>> BEGIN Document section
Export your Einstein Analytics datasets
Have you been in a situation that you need to download a dataset from Einstein Analytics? It may be to use it in another system or simply to have a back up of your data? It is actually possible to do and Mohan Chinnappan has made it even easier with his Dataset Export Utils. This blog will cover how to use this tool, however, it’s assumed you have experience with SalesforceDX CLI, if not check out this trail from Trailhead.
Note: You need to have installed the Salesforce Command Line Interface (CLI). Check out this Trailhead module to install the CLI.
Creating a dataflow
Before we get to the actual export of data we need to have a dataflow. This dataflow can be complex or simple, as long as you have the data that you want. In the example I am going to use I will keep it simple and just use two nodes or data transformations; edgemart to bring in the dataset and export to export it.
Note: You will only have the export node if you have Einstein Discovery (Einstein Analytics Plus licenses).
Head to your data manager, to set up your dataflow. I have created a brand new dataflow, but you can easily do this in existing dataflows as well – if you are using this for a production environment and not a demo org make sure this works with your general data orchestration.
As mentioned my dataflow is simple. First I am adding an edgemart node or transformation to bring in an existing dataset of opportunities, all I need to do is give my node a name and pick the dataset I want to use. Next, I choose the export node to be able to export my data as a CSV file. All I have to do here is give my node a name, choose the edgemart as my source, and define a user to perform the action. You can leave the target as is “Einstein Discovery”. See the steps I took below.
Note: The user chosen in the export node must have the Einstein Analytics Admin permission set.
You may wonder why the target is Einstein Discovery. Well, this node is a bit of a legacy thing. Previously Einstein Discovery was not part of Analytics Studio and users had to go elsewhere in the platform to make their predictions, but the data manager was a powerful tool to shape data before making predictions, hence the export tool is a way where you shaped your data but enabled Einstein Discovery to use the data by exporting the CSV file to Salesforce Core where it could be picked up. While Einstein Discovery retired this mechanism, we can now use it for downloading full datasets.
Where is your data now?
When your dataflow runs the data is exported to a sObject and stored for 48 hours, hence you need to grab it before then. Your dataset is split into several parts if it exceeds 32 MB and you would need to grab all parts to get all your data. Let’s have a quick look in WorkBench how it looks.
In order to download the dataset, we need to know the id of the dataset we exported. To do this you can run a SOQL query selecting the DatasetExport object. The main thing you want to include in your query is Id and PublisherInfo so you know what to extract and of course which row is the relevant one. See the query and steps below.
>> END Document section
**Required work**.
Reproduce word for word the passage of the guide on exporting Einstein Analytics datasets that begins with the words containing "As mentioned my" and ends with "I took below.".
>> BEGIN Information supplied
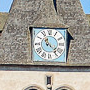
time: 11:22
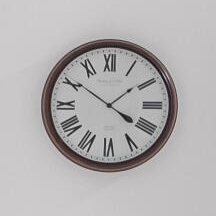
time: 1:50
>> END Information supplied
**Reply to the task**.
As mentioned my dataflow is simple. First I am adding an edgemart node or transformation to bring in an existing dataset of opportunities, all I need to do is give my node a name and pick the dataset I want to use. Next, I choose the export node to be able to export my data as a CSV file. All I have to do here is give my node a name, choose the edgemart as my source, and define a user to perform the action. You can leave the target as is “Einstein Discovery”. See the steps I took below.